• INPUT DATA

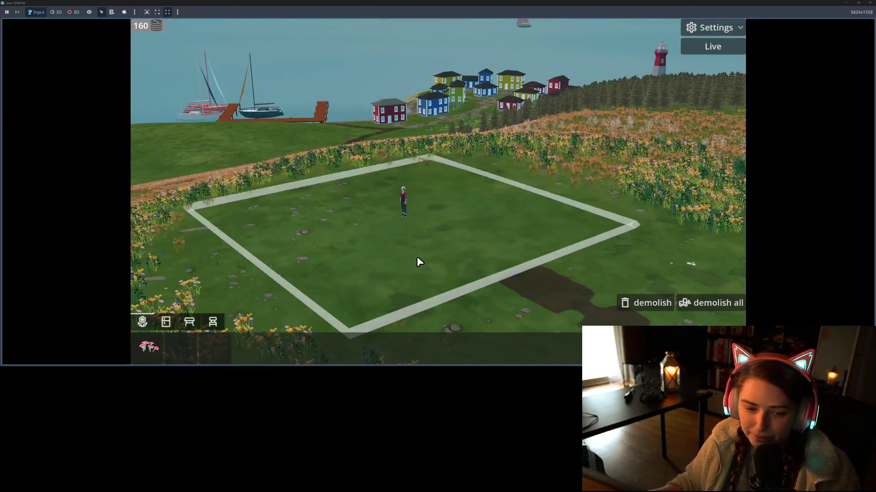
pyautogui.click(171, 324)
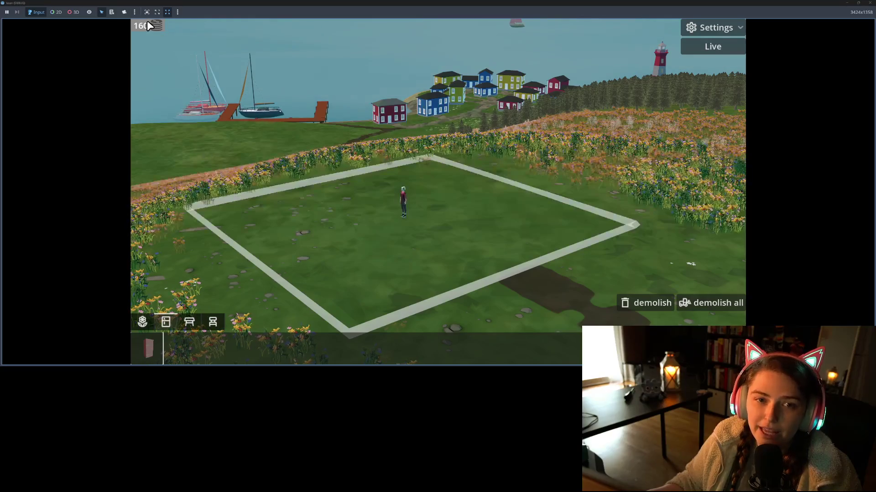
pyautogui.click(189, 322)
pyautogui.click(150, 350)
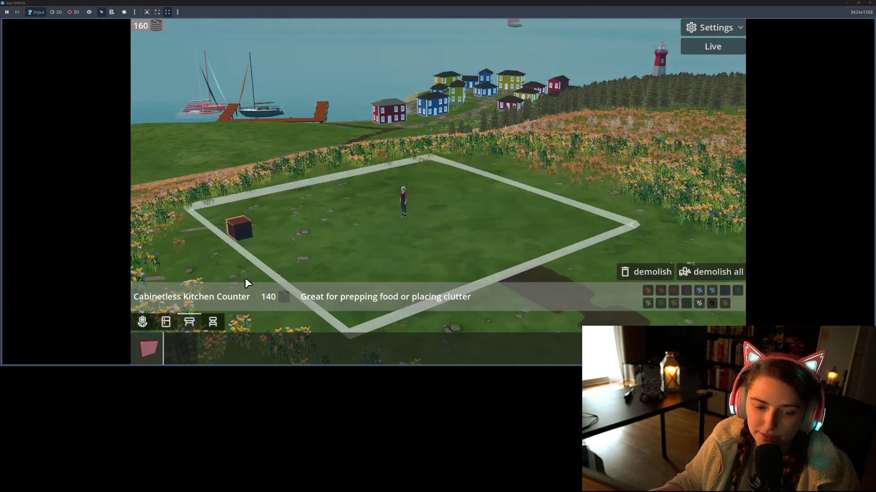
pyautogui.rightClick(319, 255)
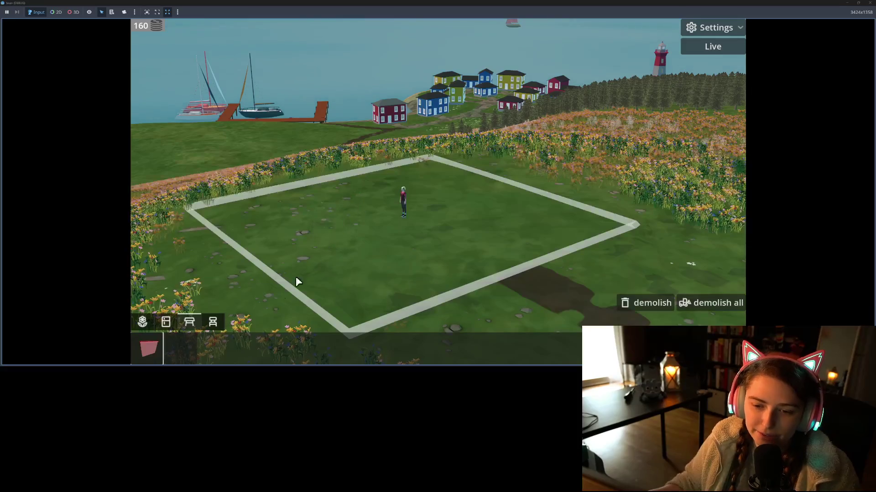
# Place a rotated Classic Plastic chair on the lot near the sim.
pyautogui.click(213, 322)
pyautogui.click(215, 348)
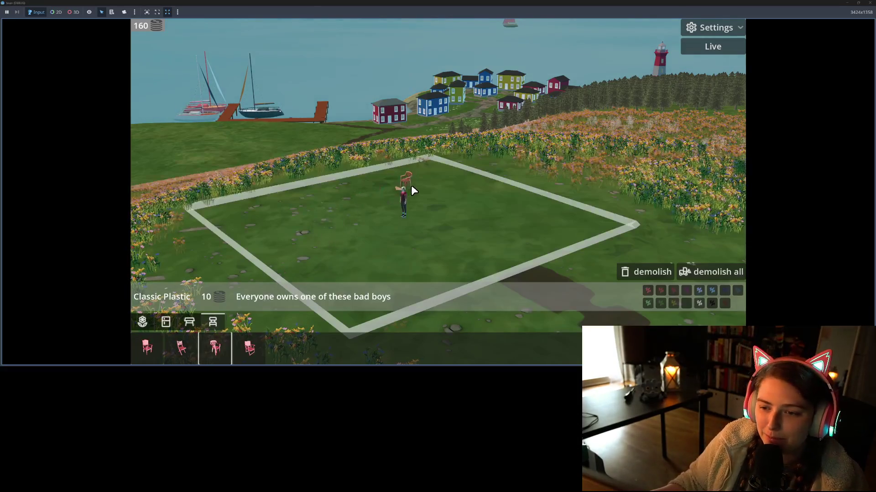
pyautogui.press('r')
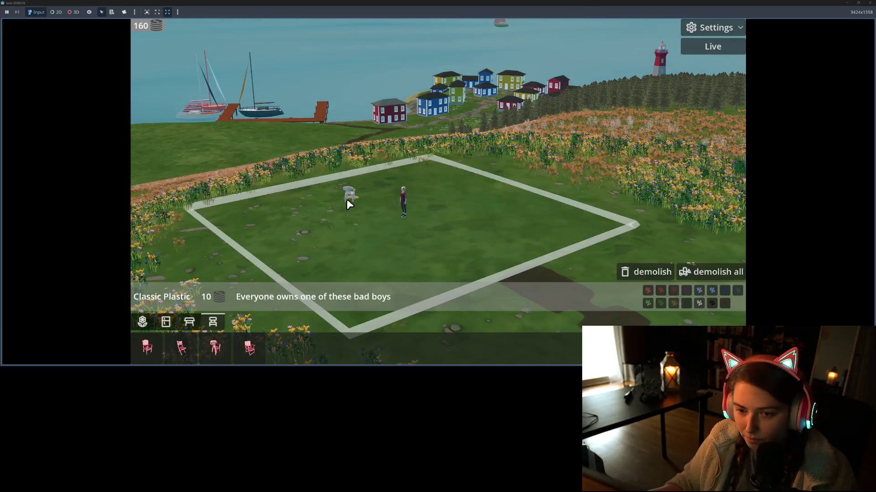
pyautogui.click(315, 200)
pyautogui.rightClick(391, 225)
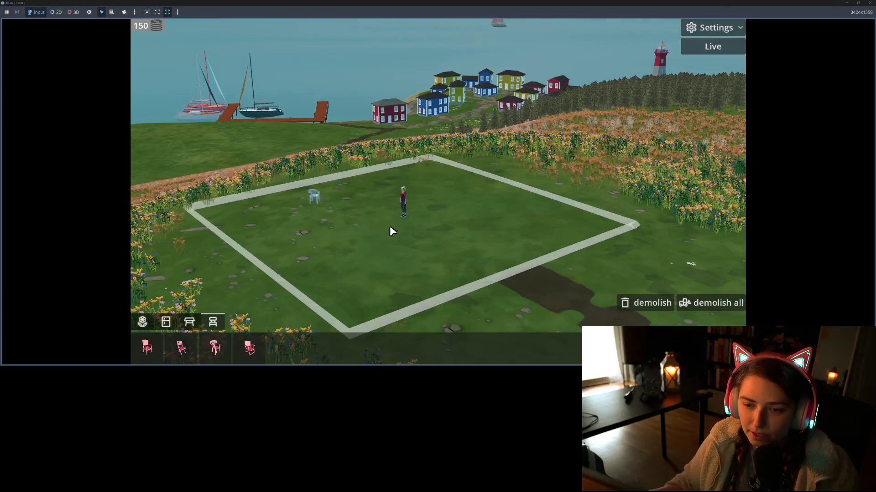
# Return to Live mode, have the sim sit on the new chair, and center the camera.
pyautogui.click(317, 196)
pyautogui.click(319, 198)
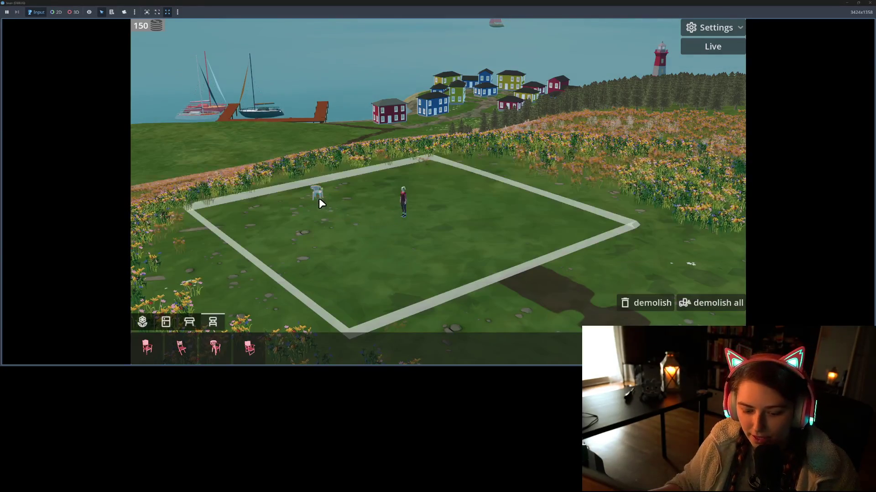
pyautogui.press('Escape')
pyautogui.click(321, 197)
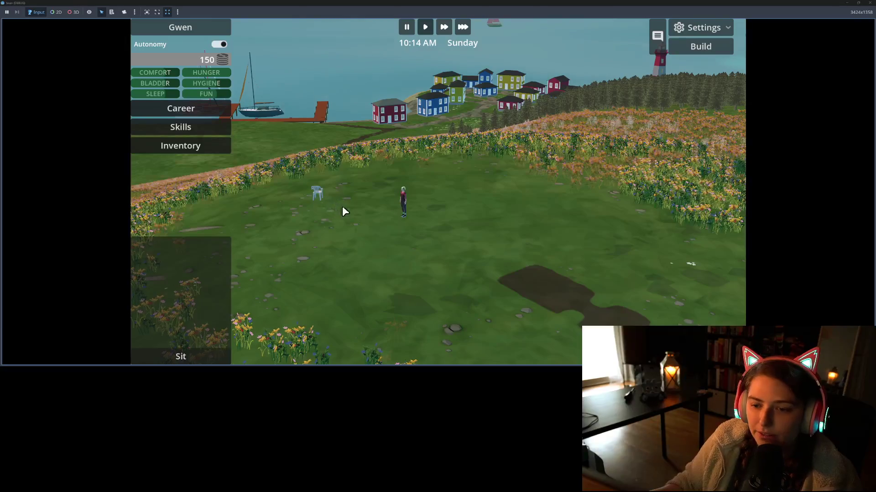
pyautogui.scroll(4, 301, 181)
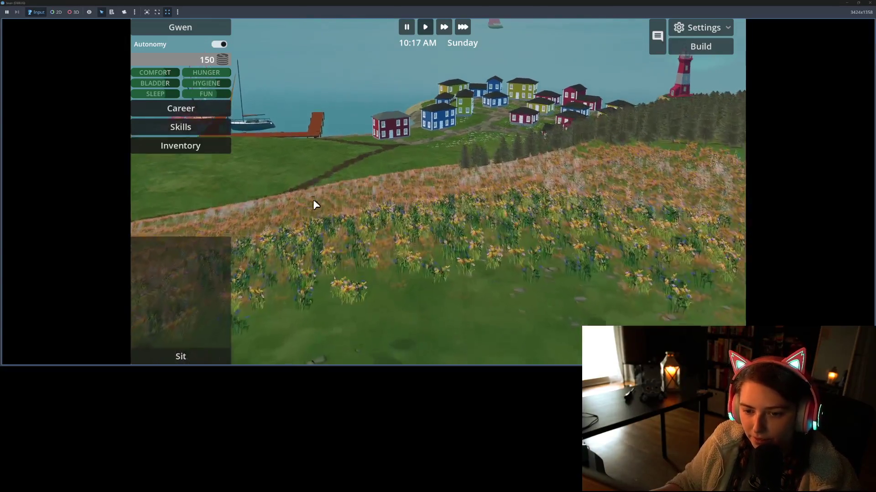
pyautogui.scroll(-4, 447, 207)
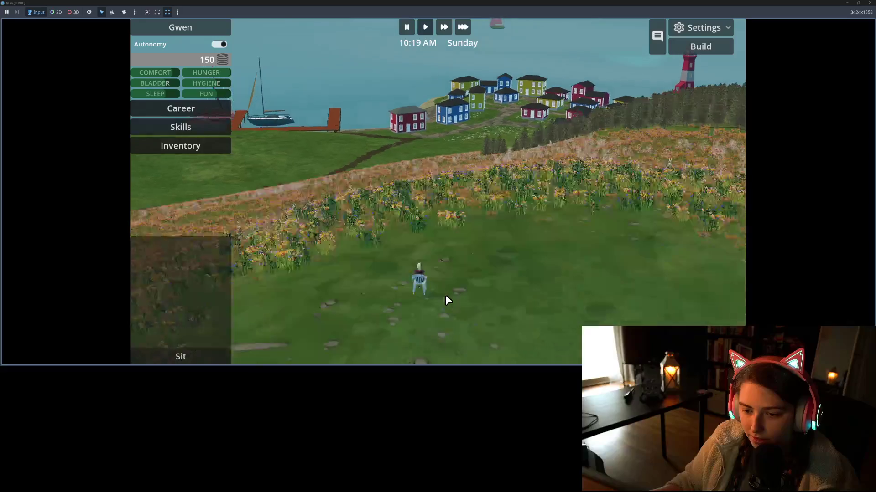
pyautogui.scroll(3, 445, 294)
pyautogui.click(142, 31)
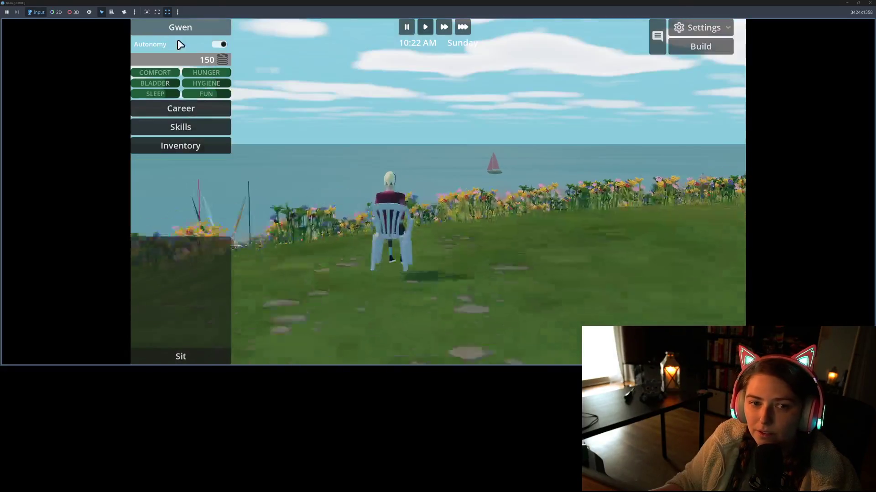
# Queue a job application at the red house and have the camera follow the sim.
pyautogui.scroll(-4, 440, 232)
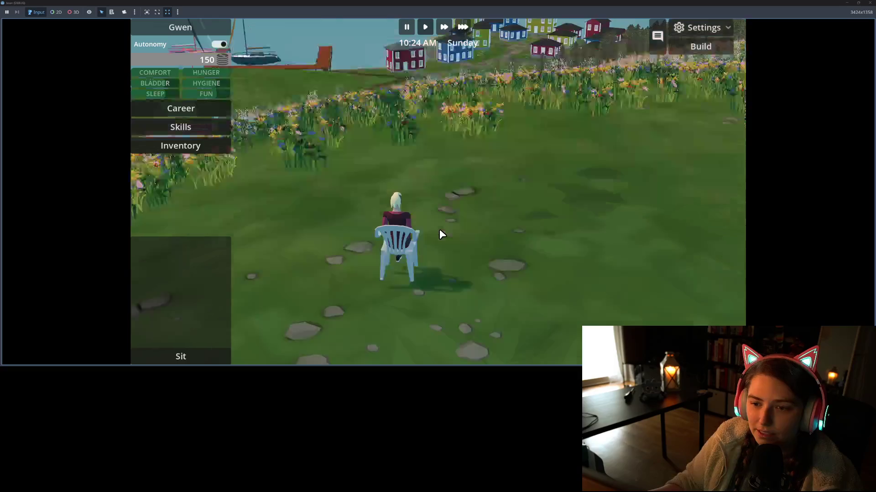
pyautogui.scroll(-3, 441, 235)
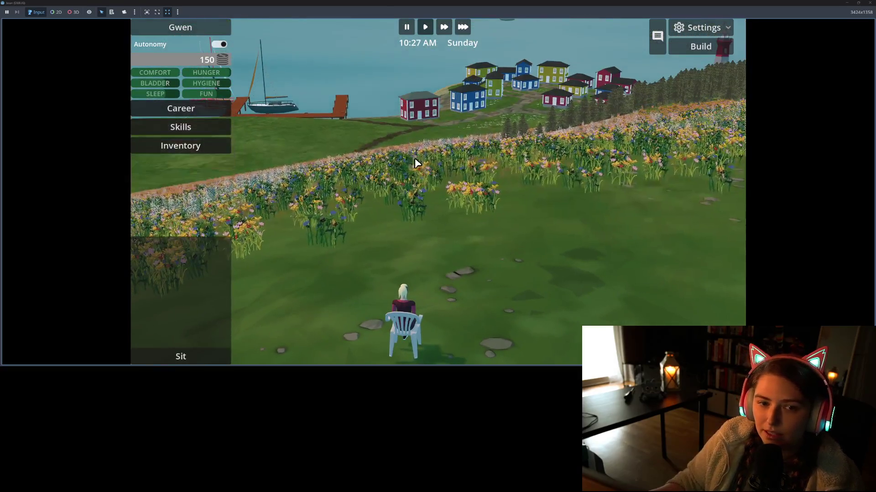
pyautogui.click(416, 104)
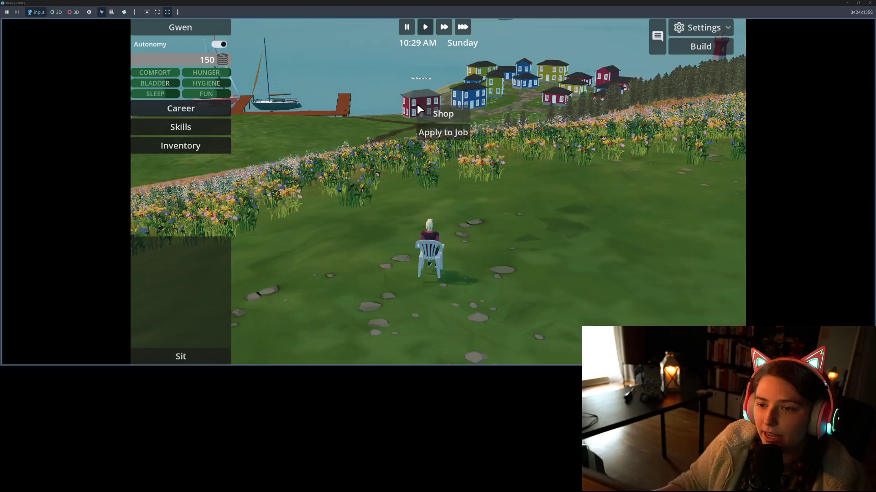
pyautogui.click(450, 132)
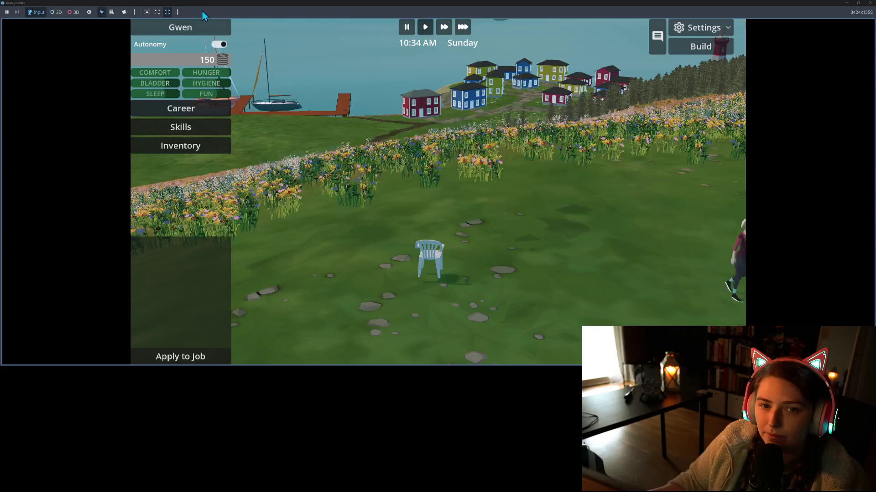
pyautogui.click(201, 28)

• WHAT IS EXPECTED
Search the entries above for the word "rightClick", and copy every line where it occurs.

• REPLY
pyautogui.rightClick(319, 255)
pyautogui.rightClick(391, 225)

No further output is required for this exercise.